The concept of the book was originally just going to be about philosophy and me taking the piss out of philosophy in general. Luckily my agent talked me out of that and was like, “Dude, that will be 5,000 pages, it’ll weigh as much as a Volkswagen Beetle, we can’t do that.” I was like, “What do you suggest?” We kind of shot some ideas back and forth and he’s actually the one that said, “Why don’t you write about the Seven Deadly Sins?” At first, I was like, “That’s kind of a hackneyed premise when you get down to it. Why don’t I write it from the standpoint that they’re not sins, they’re just part of being human?” The more I thought about it, the more I truly believed that. So I basically used the book to make that argument that the Seven Deadly Sins are not sins at all; they’re part of being human and making mistakes. They can lead to sin, but the emotion itself is not the sin. I think in this modern literal world, we break it down into what is literal. There’s no room for esoteric mistakes anymore, so for me it made more sense to make that argument and balance it with stories from when I was growing up or being on the road and whatnot and basically say, “Look, I went through all of these ‘sins’ and I came out the other side and I’m a better husband, better father, better person for it. So how can you call that sin?” The reaction has actually been really good.

Did you have to do a lot of re-reading of The Canterbury Tales, John Milton and all that?

I read that stuff a long time ago. I studied it in school and read it on my own and whatnot, but I didn’t want to get too ensconced in the original material. I really wanted to make it feel a little more fresh. That’s one of the reasons I left out the Seven Golden Virtues. I wanted to concentrate on the sins themselves and really pick them apart like that. I knew that if I got too deep into the original material, I would start to quote too much. I brushed up on it briefly, but for the most part I just kind of ran with it. I did my best to make sure everything I was writing was as original as I could make it.

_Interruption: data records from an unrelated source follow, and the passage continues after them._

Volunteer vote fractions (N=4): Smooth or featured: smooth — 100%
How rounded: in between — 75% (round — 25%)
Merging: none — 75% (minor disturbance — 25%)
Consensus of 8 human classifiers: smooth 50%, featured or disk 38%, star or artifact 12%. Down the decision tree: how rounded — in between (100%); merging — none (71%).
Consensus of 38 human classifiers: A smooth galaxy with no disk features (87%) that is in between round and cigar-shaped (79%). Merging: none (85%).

Was the spoken word tour part of the plan the entire time or did that come about after you finished the book?

That came out of nowhere. It came from two things, honestly. It came from my speaking engagement at Oxford and the two gigs I booked after the book had come out in England. I was doing a signing tour in England anyway and I thought, “Let’s just go into a club and do a show.” Those two shows were so much fun that I was like, “We’ve got to do this in the States. There’s no way I would not want to do this in the States.”

The Oxford engagement was really where I came up with the idea for the Q&A. At the end of my speech, I could tell no one wanted to leave. So I was like, “We’ve got a little more time, you got any questions you want to ask me?” It was so much fun. With every question, I had a weird little story I could tell. So it was really cool to be able to kind of incorporate those two ideas into the American tour. One of the reasons the show is different every night is because not only is my rant at the beginning a little different, but the questions allow me to tell different stories and really break it up and give something to people so that specific show is completely different.

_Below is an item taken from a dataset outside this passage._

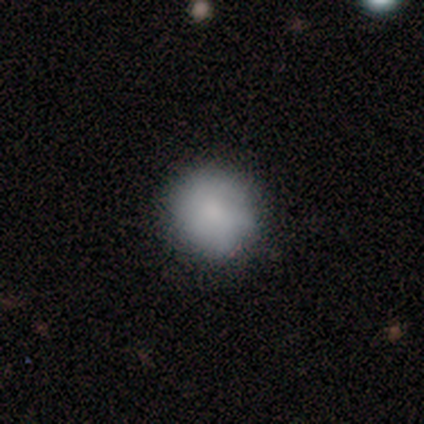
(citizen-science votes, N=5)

How did the Oxford engagement come about?

They had been trying to get me to do that for about three years. I was always on the road or in the studio and I just never had any time to go and do it. So I was really lucky that they came to me every year for three years and finally that last year I was actually going to be in London anyway for the Kerrang Awards and for Slipknot rehearsals. So I was like, “Absolutely! Let’s do it. If I don’t do it this year I’m never going to get to do it.” I’m so glad I did. It was just fantastic and so much fun.

The tour announcement video you did featured you cutting a wrestling promo for a fictitious promotion called the IBWF (I Be Wrestling Federation). What was the inspiration for that?


We were sitting at my kitchen table trying to think of a different way to promote the tour. I hate doing the same crap over and over. It drives me nuts after a while, so I wanted to do something different. And I went, “Oh my God. A wrestling promo!” Everyone around me was like, “That’s amazing!” It was right around the time that the Halloween shops had sprouted up everywhere, so I was able to find everything I needed in one day. We went back to the house, I put on my ridiculous outfit and we shot it in 10, 15 minutes. It was great. I knew people would take that and run with it. The weirder I get, the more the fans are into it for some damn reason. It was a perfect way to set the tour up. Plus it gave us a chance to put Chicken Cow Cow back out there. Search for Chicken Cow Cow on YouTube and it’s the first thing that comes up. It’s my little dance remix thing that I do with my keyboard.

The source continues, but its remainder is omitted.